Spring Munishi, rédacteur en chef de la chaîne de radio Kosovo Radio Television, a réagi face à la rédactrice en chef Leonora Brbatovci, qui parlait de collègues éloignés, les invitant au débat. Munich, dans un commentaire sur le post de Brbatovci, a dit que le problème n'est pas résolu par le débat en studio, mais en acceptant les concessions qui ont été faites. Même selon elle, [...]
Munich, dans un commentaire sur le post de Brbatovci, a dit que le problème n'est pas résolu par le débat en studio, mais en acceptant les concessions qui ont été faites.
Même Brbatovci lui-même est au courant de l'infraction professionnelle qui a été commise.
Et je suis sûr que vous savez que vous êtes au courant de l'infraction professionnelle qui a été commise ce soir-là, donc j'ai été distrait, parce que j'ai été tellement souvent comme des responsabilités éditoriales que j'ai refusé de m'identifier aux nouvelles que la politique a cuisinées.
Munich a appelé à l'extérieur pour arrêter l'intervention.
Réponse complète:
Cher patron, comme nous nous appelons tous les jours. Je n'ai qu'une question : que pouvons-nous faire face publiquement ?
Nous ne sommes pas des partis, donc chaque visage entre nous est une tendance à détruire notre institution, sur laquelle nous travaillons depuis des décennies et nous essayons de protéger.
Le problème n'est pas résolu par le dialogue dans les studios de télévision d'autres médias.

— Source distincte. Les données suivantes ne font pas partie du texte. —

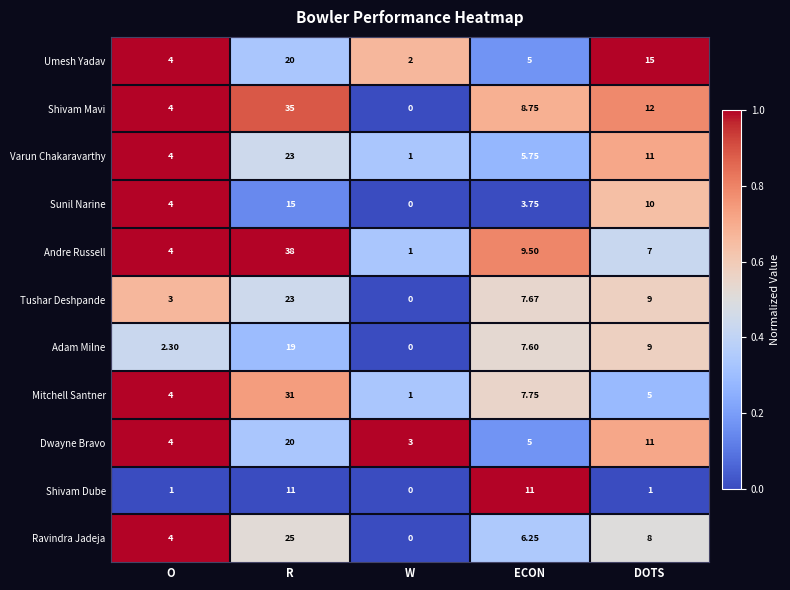

At which label is Shivam Mavi closest to 17?

DOTS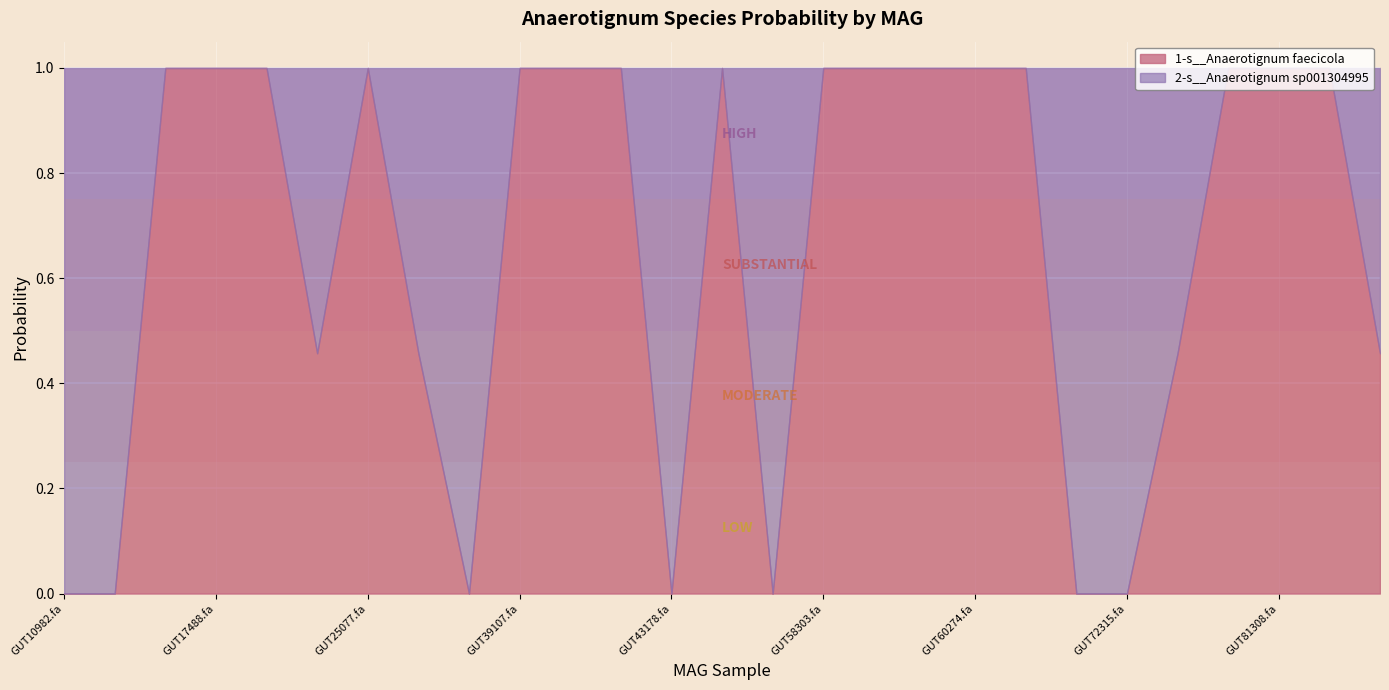

What is the difference between the maximum and minimum values in the 1-s__Anaerotignum faecicola series?

1.0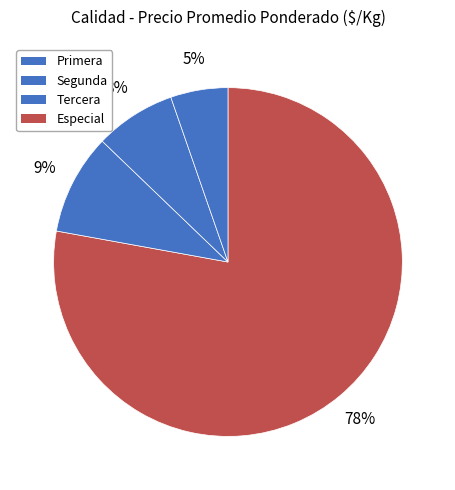

Count the number of slices in the pie.

4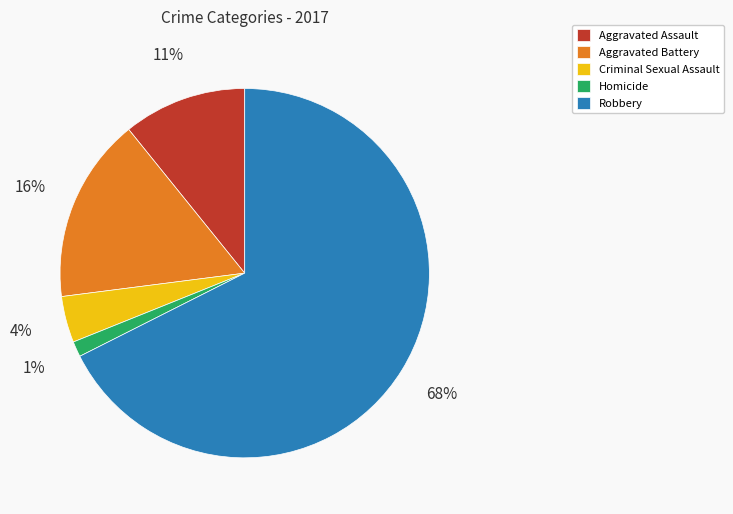

Which slice is the largest?

Robbery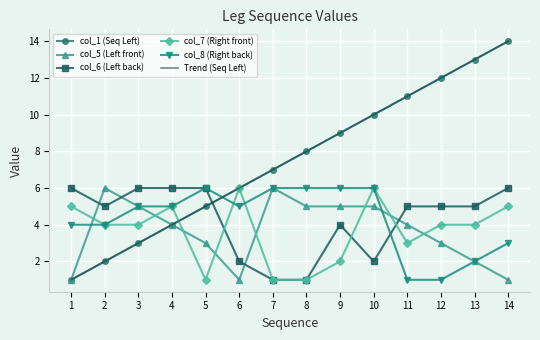

What is the sum of all col_6 (Left back) values?

60.0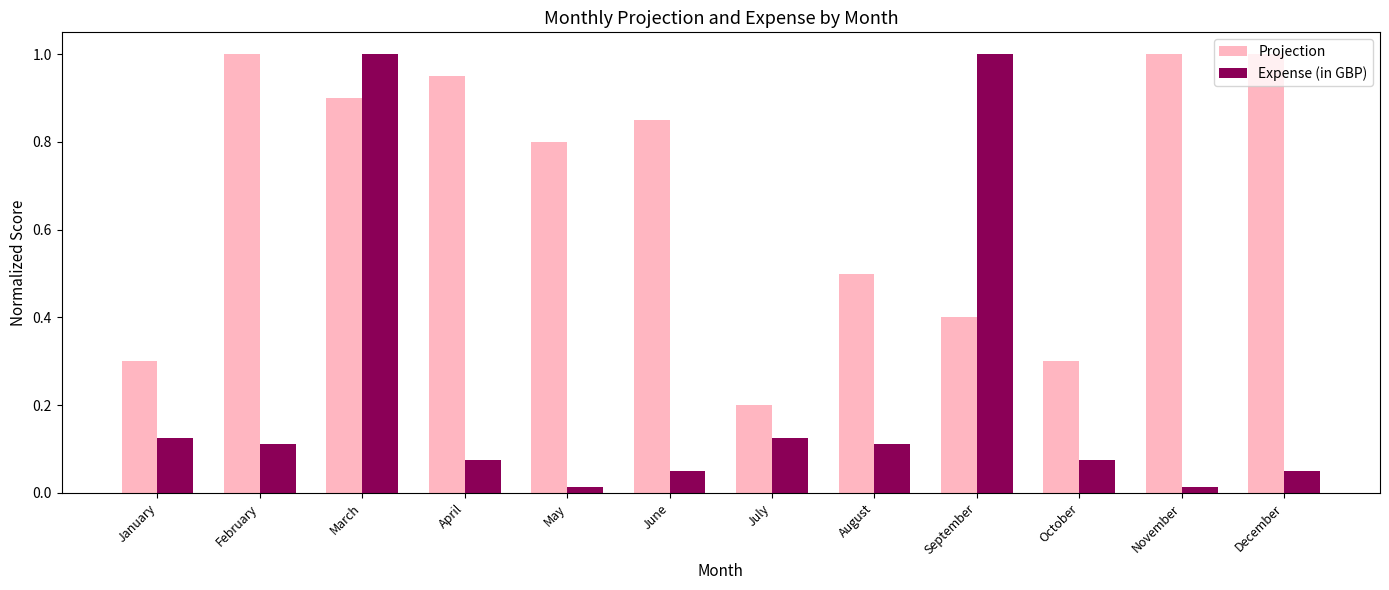

Rank the series at January from lowest to highest value.

Expense (in GBP), Projection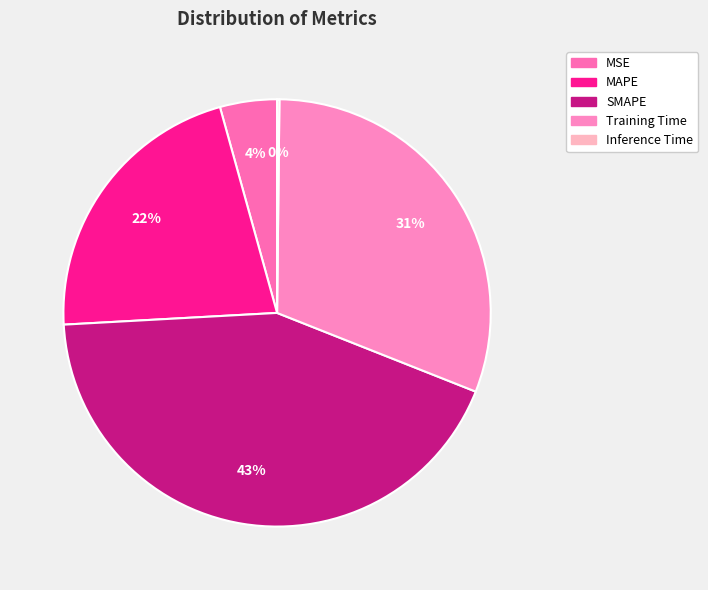

To the nearest percent, what is the difference between the largest and smallest slice percentages?

43%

Le problème est résolu en acceptant le lancement, mais en promettant conjointement que nous allons faire face à toute pression qui vient pour s'adresser aux médias d'origine.
Nous sommes tous des témoins que nous avons protesté contre le passé, seulement qu'on nous a demandé d'intervenir dans la hiérarchie des nouvelles.
Je vous connais bien, au fond, je suis convaincu que vous êtes au courant de l'infraction professionnelle qui a été commise ce soir-là, donc je me suis éloigné, parce que j'ai refusé de m'identifier aux nouvelles que la politique a préparées.
Je pense que notre collègue à la télévision Dukajini a raté le traitement du problème.
Ermal Pandur doit appeler devant ceux qui mettent le radiodiffuseur public, les députés des partis politiques qui font partie de l'Assemblée du Kosovo.
Ils sont responsables de la situation créée en RTK.
Ensemble, nous avons voyagé dans cette profession, donc je pense que c'est la dernière fois que nous protégeons notre média.
Appelons STOP à l'extérieur des interférences.
Nous avons tous des bagages professionnels et la dignité humaine, mais malheureusement depuis des années nous avons été écrasés par des hyènes qui n'aiment pas le meilleur de RTK!